高宮学園代々木ゼミナールの新本部・代ゼミタワーは、16階の展望フロアを中心に、下層が教室、上層が学生寮になっている。代ゼミがライバル予備校に後れを取っていた「個別教育」の場が、ここ“総本山”の完成後、ようやく整いつつあるように見える。
かつての代ゼミの象徴、最大700人を収容した大教室はもはや存在せず、数10人程度の小教室や個別指導のブース、VOD形式で授業が受けられるモニタールームに変わった。廊下に座り込んで参考書を読みふけるような、昔の予備校然とした雰囲気はない。
代ゼミはここに、目玉となる高額商品を用意した。講師が1対1で密着指導してくれる特別なコースだ。例えば「私立医学部オールパックコース」は基本料金が1000万円、「プラチナ個別指導プレミアムコース」は540万円。

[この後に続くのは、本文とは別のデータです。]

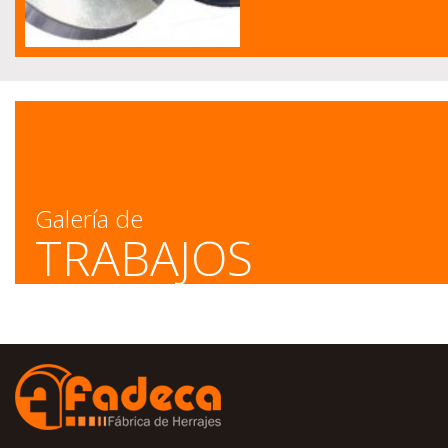
Galería de
TRABAJOS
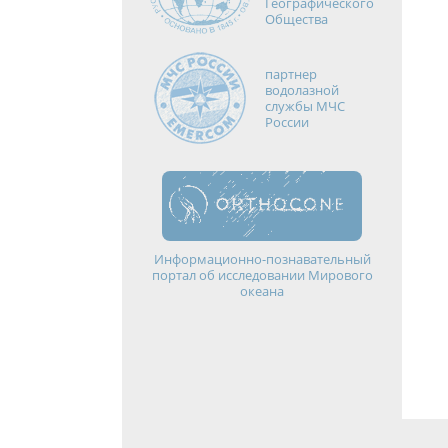
Географического
Общества
партнер
водолазной
службы МЧС
России
Информационно-познавательный
портал об исследовании Мирового
океана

講習会やオプションがつくと年間の授業料が2000万円に及ぶこともある。
この商品のターゲットは医師をはじめとする富裕層の子弟だが、受験期を迎えた若いタレントが、人目を忍んで申し込んでくるケースもあるという。
かつて代ゼミは広く、数多の受験生をすくい取らんとした。そして、その中心には「講師」がいた。だが、この代ゼミタワーにいる限り、昔の代ゼミの姿の影も形も見られない。